5 июня 2014 - 0 Comments - Тексты -

ТАНЕЦ БЕЗ ДИСТАНЦИЙ

Dancing-through-the-Visual-and-Back

Dancing-through-the-Visual-and-Back

Мы часто размышляем о причинах закрытости большинства людей в отношении того, что может быть танцем. Почему танцем считают только то, что состоит из чистых движений, не загрязненных обыденностью? Откуда пришло к нам такое представление и что может его изменить? Поразмышлять на эту тему мы предлагаем вам, публикуя перевод статьи одного из ведущих теоретиков танца Андрэ Лепеки о падении барьеров между танцорами, хореографами, критиками, зрителями и институциями.

Разрушение устойчивых образов в области создания танца и в области освещения танца, которое мы наблюдаем последние 25 лет, вместе с растущим количеством различного рода коллабораций и междисциплинарных работ, можно только поприветствовать. Пока что все это рождает экстраординарный творческий импульс. Импульс, который не только преобразовал композиционную (структурную) методику танца, но и видоизменил само понимание критики танца, его теории и продюсирования сегодня. Энергичное усилие по разрушению дисциплинарной обособленности и настойчивое отношение к танцу как к области определенных знаний, нежели как к области отстраненного движения безмолвного тела — вот то, что придает работам Пины Бауш, Уильяма Форсайта, Мэг Стюарт, Жером Бэль, Ксавье Леруа, Вера Мантеро, Бориса Шармаца интенсивность и глубину. Это изменение, в первую очередь, характеризуется разрушением трудовых и эстетических барьеров между танцорами, хореографами, продюсерами, критиками, искусствоведами и аудиторией. В изменившемся ландшафте хореограф рассуждает о критической теории, критик становится продюсером, агент пишет рецензии, философ пытается сделать несколько танцевальных па, а любой зритель может стать студентом соответствующего отделения университета или записаться на занятия по танцу.

В изменившемся ландшафте хореограф рассуждает о критической теории, критик становится продюсером, агент пишет рецензии, философ пытается сделать несколько танцевальных па, а любой зритель может стать студентом соответствующего отделения университета или записаться на занятия по танцу.

***

Задание 1:
Сколько лет, согласно тексту о современном танце, наблюдается разрушение устойчивых образов в области создания и освещения танца?
Задание 2:
Напишите продолжение текста о современном танце, начиная сразу после его последнего предложения.

***

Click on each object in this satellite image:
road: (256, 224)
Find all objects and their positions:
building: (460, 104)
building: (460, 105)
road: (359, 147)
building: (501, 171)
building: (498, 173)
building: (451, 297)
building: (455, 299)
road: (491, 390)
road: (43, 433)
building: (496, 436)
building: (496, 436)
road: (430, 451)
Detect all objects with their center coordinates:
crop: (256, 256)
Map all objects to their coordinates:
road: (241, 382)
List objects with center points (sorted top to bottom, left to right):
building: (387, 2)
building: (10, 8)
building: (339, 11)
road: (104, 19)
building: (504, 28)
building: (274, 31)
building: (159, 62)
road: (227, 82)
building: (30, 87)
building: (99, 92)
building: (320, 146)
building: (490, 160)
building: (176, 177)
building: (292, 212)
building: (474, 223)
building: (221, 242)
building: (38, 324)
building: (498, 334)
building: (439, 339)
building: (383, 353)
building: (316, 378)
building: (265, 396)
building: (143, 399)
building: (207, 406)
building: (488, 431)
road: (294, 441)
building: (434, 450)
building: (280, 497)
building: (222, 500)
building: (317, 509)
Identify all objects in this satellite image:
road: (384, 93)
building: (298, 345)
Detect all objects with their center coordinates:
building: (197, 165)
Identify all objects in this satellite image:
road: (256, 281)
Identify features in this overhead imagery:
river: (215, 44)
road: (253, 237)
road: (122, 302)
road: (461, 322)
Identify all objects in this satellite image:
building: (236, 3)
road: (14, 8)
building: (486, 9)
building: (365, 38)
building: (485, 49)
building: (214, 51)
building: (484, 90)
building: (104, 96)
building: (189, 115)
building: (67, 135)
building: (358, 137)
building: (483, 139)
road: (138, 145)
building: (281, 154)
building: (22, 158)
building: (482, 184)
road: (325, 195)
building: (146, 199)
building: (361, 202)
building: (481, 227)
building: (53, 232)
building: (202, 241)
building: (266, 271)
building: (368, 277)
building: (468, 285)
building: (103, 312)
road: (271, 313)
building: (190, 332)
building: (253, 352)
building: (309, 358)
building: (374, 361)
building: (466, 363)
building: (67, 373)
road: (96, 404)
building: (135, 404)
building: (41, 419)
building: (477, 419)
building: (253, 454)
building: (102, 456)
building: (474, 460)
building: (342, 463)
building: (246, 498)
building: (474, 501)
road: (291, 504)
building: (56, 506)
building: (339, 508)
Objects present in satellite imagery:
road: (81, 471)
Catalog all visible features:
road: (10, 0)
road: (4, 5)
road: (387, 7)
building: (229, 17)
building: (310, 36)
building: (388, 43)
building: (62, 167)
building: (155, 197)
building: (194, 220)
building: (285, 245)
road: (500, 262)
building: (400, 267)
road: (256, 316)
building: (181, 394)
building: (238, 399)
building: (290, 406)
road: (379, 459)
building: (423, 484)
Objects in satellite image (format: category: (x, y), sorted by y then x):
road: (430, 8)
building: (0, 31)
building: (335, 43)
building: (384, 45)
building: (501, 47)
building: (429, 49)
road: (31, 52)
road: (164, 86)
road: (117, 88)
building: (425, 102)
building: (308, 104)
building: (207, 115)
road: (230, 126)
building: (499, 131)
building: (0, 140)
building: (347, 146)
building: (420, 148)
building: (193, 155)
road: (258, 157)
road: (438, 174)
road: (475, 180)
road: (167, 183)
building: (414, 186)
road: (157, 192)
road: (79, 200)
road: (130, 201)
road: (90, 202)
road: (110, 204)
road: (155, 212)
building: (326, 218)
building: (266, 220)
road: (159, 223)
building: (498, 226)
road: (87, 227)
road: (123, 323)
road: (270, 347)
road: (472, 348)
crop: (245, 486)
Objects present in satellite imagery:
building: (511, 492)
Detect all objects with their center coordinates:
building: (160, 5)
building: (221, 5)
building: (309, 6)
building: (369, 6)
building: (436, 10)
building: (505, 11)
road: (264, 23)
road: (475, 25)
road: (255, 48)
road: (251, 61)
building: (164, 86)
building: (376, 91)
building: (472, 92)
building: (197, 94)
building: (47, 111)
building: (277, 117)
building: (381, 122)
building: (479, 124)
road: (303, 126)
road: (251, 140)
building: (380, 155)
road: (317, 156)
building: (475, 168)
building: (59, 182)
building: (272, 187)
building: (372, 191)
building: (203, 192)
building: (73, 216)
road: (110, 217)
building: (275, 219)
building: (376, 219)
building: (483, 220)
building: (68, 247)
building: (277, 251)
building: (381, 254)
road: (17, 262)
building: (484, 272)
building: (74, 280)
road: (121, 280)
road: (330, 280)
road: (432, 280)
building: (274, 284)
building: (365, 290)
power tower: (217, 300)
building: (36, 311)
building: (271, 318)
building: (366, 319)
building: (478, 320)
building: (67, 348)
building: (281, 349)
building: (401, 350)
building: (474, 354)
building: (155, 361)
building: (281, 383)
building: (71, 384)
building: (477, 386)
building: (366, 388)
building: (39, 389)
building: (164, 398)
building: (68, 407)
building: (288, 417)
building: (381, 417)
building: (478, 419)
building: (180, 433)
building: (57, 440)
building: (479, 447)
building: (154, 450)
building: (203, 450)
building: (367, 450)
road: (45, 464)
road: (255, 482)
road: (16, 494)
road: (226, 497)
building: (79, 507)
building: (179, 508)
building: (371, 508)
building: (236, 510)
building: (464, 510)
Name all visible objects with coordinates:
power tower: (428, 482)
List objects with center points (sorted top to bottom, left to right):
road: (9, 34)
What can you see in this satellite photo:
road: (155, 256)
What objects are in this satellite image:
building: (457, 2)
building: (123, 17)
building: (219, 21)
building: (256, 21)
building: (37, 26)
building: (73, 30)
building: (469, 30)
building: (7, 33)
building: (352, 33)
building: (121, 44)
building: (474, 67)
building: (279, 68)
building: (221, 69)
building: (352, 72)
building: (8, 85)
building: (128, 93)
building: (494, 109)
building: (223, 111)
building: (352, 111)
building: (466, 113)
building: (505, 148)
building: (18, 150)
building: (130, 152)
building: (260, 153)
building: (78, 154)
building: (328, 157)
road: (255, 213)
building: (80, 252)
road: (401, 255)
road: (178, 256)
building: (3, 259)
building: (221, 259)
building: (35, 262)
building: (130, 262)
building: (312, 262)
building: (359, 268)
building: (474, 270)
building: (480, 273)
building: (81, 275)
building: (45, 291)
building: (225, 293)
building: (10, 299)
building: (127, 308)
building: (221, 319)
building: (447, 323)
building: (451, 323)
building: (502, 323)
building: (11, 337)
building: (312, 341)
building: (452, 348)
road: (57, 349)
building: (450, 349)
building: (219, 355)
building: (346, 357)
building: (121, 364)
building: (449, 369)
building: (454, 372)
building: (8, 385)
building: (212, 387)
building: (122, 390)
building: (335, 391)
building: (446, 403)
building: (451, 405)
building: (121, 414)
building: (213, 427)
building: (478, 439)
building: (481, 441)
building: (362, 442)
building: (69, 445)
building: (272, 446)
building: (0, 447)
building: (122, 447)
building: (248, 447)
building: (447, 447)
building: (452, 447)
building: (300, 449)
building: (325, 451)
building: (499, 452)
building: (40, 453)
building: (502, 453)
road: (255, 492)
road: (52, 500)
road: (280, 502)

***

Ответ 1:
Последние 25 лет.

Ответ 2:
В ситуации, когда расстояния между субъектами стремятся к нулю, крайне важно исследовать вопрос, каковы предельно допустимые дистанции. И не только для соотнесения критического дискурса и нового состояния практики, но, что еще важнее, для понимания, как эта близость может сформировать и в дальнейшем поддерживать новое этическое пространство и дискурс с точки зрения спроса и предложения. В таком исследовании, когда наличие дистанций как ключевая предпосылка критической теории снимается, принципиальным, мне кажется, является понимание того, откуда происходит наше нынешнее затруднение. Это эссе в большей степени обозначает границы проблемы, чем предлагает решения.

В заключительной главе своей последней книги «Критические движения» (Critical Moves) исследователь Рэнди Мартин (Randy Martin) элеганто деконструирует многие эпистемологические особенности, за счет которых модернистская эстетика навязывает себя в качестве неоспоримой интерпретации большинству современных концепций того, «что есть современный танец». Как пишет Мартин, такое давление оказало мощное инерционное влияние на исследование танца (особенно в позволении политического прочтения танцевальных работ). Этот момент уже исследовался Марком Франко и Сюзан Маннинг. Их исследования Мартин дополняет тем, как модернистская интерпретация базируется на факте навязывания восприятия танца как «чистого движения», и как в результате этого сформировались спрос и предложение, педагогические, критические, теоретические и, в конечном счете, творческие базисы в области современного танца.

Как только такое разделение закреплено, тот, кто появляется, чтобы заполнить пространство между танцем и подобным «обыденным телом», танец наблюдающим, становится критиком.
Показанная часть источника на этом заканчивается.